Her smile was full of fond nostalgia. “I don
’t speak ill of the dead. Anyway, I knew that hacker kid. And I thought if he could do that barely knowing how to find the control-alt-delete keys, then someone with far more savvy in IT systems, or in processes and procedures for handling large sets of data, could become rich.”
“Did you ever think of becoming rich that way?” I asked. “Because I’m not sure I would have blamed you for that.”
“No.” A dimple creased her left cheek. “Wealthy people with connected families get away with that stuff, not poor people. Besides, I don’t really care about the money. I want to catch the crooks and send them to jail, especially the ones who think they’re too smart to get caught. That’s what drives me.”
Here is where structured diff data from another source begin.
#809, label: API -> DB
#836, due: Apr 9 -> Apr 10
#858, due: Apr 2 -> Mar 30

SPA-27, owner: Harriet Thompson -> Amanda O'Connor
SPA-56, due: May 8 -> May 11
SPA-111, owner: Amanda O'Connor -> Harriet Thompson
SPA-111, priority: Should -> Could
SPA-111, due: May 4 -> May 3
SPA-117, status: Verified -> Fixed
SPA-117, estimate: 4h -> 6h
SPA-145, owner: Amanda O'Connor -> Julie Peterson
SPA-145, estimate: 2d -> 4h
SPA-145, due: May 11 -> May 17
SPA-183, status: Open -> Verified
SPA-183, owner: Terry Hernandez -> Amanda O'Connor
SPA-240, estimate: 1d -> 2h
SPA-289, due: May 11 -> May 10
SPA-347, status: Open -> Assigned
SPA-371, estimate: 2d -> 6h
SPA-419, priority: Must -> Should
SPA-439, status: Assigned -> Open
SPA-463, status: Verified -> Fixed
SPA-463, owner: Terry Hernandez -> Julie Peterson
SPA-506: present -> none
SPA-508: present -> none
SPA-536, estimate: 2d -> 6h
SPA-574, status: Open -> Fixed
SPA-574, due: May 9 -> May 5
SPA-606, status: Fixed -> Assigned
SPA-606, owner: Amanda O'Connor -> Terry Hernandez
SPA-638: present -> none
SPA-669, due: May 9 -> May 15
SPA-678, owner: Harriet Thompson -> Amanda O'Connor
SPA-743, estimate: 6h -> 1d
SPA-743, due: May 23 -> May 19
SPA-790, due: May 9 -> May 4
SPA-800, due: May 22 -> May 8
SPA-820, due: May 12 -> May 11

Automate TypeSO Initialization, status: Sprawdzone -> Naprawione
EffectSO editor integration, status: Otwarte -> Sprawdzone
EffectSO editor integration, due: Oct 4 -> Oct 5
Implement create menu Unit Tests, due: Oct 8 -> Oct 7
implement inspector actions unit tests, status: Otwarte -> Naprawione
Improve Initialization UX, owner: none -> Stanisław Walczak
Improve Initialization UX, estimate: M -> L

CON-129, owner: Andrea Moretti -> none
I nodded, completely understanding this young girl. “So, we’ve got flippers running icky but legal scams with property tax liens. What else?”
“With some of those property tax purchases, they end up with the house. Those are the cases where someone has died and the estate is in limbo or there is no immediate next of kin. Some are where an elderly person forgot their tax bill, and there isn’t any family to bail them out. Sometimes it’s just an abandoned house and who knows what happened to the owners. Those places aren’t in the best of shape. The flippers have to basically foreclose on the house with the tax lien to get a clear title. Then they fix it up and sell it.”
“Okay. That’s property tax auctions. Anything else?”
“Like I said, sometimes they can do a lowball purchase of an estate property. Out-of-state grandkids, none of whom want the house and just want the whole thing settled and done so they can move on. The flipper buys it with a quick close and no inspection or repairs, and then fixes it up and sells it quick.”
“Basically, buy cheap and sell for a profit.” I looked down at the bank statements. “So, where do you think this guy would be getting the money for this?”
“Well, if he started siphoning money from his paycheck a decade ago and was able to pick up one or two purchases for a few thousand, he could be funding recent investments from the sales profits of those earlier homes,” she suggested.